American Airlines last week sued Google, accusing the search giant of selling keywords using the airline’s name.
The company sells keywords, such as “American Airlines” or “AA.com,” to advertisers. This practice is, of course, Google’s bread and butter.
AA’s issue is with the sponsored links that pop up in association with AA’s trademarked terms. These sponsored links, which are targeted ads that appear with the search results, include links to AA’s competitors.
Not surprisingly, AA isn’t happy and has claimed in its suit that this practice confuses users and hurts AA by diverting traffic away from its Web site. Google denies it is doing AA any harm.
These cases are often tough to decide, with a lot of ins and outs. On the one hand, trademark law says that Google is not allowed to profit from using a trademark name. On the other, it seems difficult to prove that Google is actually confusing users.

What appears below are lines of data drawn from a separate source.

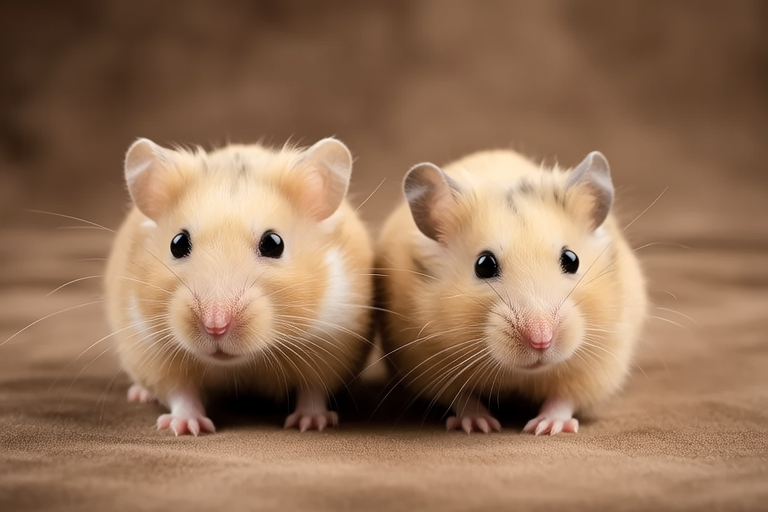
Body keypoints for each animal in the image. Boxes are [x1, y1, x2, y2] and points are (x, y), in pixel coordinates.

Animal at [105, 137, 374, 435]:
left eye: (274, 244)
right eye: (177, 243)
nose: (215, 326)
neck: (241, 363)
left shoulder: (330, 343)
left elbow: (313, 389)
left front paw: (311, 423)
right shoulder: (152, 350)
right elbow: (180, 392)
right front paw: (186, 427)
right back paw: (139, 394)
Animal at [375, 149, 646, 435]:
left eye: (572, 259)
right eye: (484, 265)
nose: (541, 340)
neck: (522, 374)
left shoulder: (601, 361)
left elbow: (564, 397)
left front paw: (545, 427)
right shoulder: (428, 362)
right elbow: (462, 397)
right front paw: (480, 425)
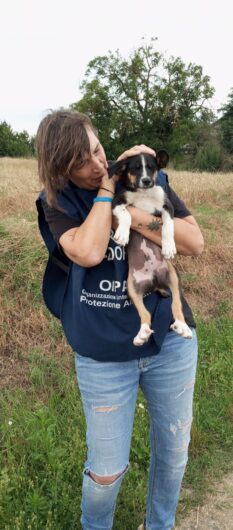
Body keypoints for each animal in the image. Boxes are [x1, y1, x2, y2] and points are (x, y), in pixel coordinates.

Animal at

Consider that Google has been down this road before with insurance carrier GEICO, which made many of the same claims as AA. Ultimately, a judge disagreed with GEICO’s claim that Google’s keyword practice was confusing customers. This was a major victory for Google.
However, the judge also said GEICO could collect damages from Google for featuring ads that used GEICO’s name in the text, rather than just using the trademark to trigger the ad. This was a small victory for GEICO.
Given this precedent and the similarity between the AA versus Google and GEICO versus Google suits, I can only surmise that Google will settle with AA in much the same fashion, affirming the courts’ line-straddling on the issue of trademark use in keywords.
But there are other cases in the works against Google. Those that have the time, financial resources and resolve to fight Google on its ad practice will come out of the woodwork with similar claims to nibble from Google’s coffers.
In the near term, this is a pesky annoyance to Google. But over the long haul, Google will likely get sick of handing out cash and change its ad practice so as not to rankle the companies it hypes in its ad network.
It’s tough to change what has worked so well, but when the losses pile up, Google and the other search providers that have similar models will have to rethink their ad strategies.